Внизу, в лагере, Вася тщательнее измельчил грунт из одного мешка. Засыпал его в таз с дырками, пристроив над целым. Стал аккуратно поливать водой из ведра. Когда нижний таз наполнился, слил мутную воду в ведро. И из него снова стал лить на породу, не давая влаге пролиться мимо. И так раз десять.
Время шло. Все нервничали. Исмал-ок поддерживал огонь в костре и подтаскивал из ручья камни, складывая, по указанию Милова, нечто вроде круглого очага.
— Коченисса! — обратился Вася к девушке, следившей за его манипуляциями с неослабевающим вниманием. — Нужно осторожно выпарить воду в тазу.
Черкешенка понятливо кивнула. Оценила жар в импровизированном очаге. Убрала пару ярко пылавших веток и пристроила таз с раствором на очаг.
Милов и Исмал-ок напряженно смотрели, как испаряется в нем вода.

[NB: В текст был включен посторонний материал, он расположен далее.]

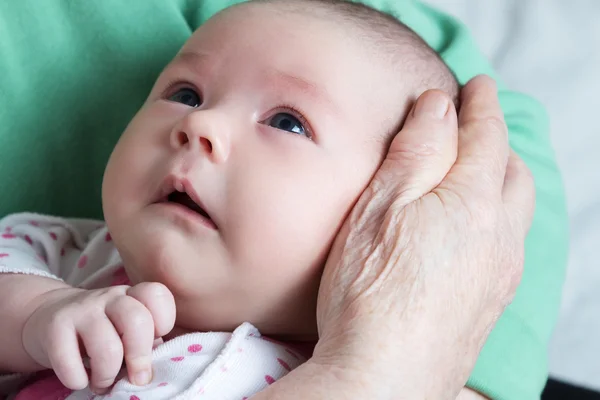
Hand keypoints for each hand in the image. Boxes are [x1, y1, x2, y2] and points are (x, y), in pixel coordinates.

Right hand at [22, 282, 175, 392]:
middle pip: (137, 321)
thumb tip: (151, 369)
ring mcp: (82, 309)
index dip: (163, 320)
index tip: (155, 341)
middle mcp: (110, 297)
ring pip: (108, 346)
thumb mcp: (124, 328)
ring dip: (107, 374)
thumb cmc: (100, 330)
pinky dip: (77, 379)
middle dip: (140, 358)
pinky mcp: (55, 326)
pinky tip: (79, 379)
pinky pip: (69, 360)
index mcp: (132, 295)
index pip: (156, 294)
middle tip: (136, 378)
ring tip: (103, 382)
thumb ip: (144, 341)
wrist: (47, 317)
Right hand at [313, 76, 533, 398]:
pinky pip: (510, 244)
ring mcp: (498, 274)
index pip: (487, 137)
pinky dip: (500, 216)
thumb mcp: (380, 206)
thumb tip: (441, 105)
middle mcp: (499, 237)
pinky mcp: (490, 303)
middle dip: (498, 141)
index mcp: (473, 203)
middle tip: (479, 123)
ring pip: (516, 210)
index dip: (481, 105)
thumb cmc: (368, 291)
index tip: (477, 85)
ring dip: (503, 179)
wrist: (383, 379)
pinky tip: (478, 227)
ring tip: (482, 169)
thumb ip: (417, 151)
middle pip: (512, 172)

Наконец, на дне остался только серый налет. Вася смело его поскрёб. Перекрестился, вызвав недовольную гримасу у черкешенки. Лизнул. Соль! Только не горькая, а кисловатая.
— Коченисса! Дай луковицу.
Девушка вытаращила на него свои прекрасные глаза. Но столь сильна была ее уверенность в Васиных познаниях, спорить не стала. Очистила луковицу и робко протянула. Вася забрал корнеплод, присыпал его выпаренной солью и с аппетитом откусил добрый кусок. Жевал и наслаждался.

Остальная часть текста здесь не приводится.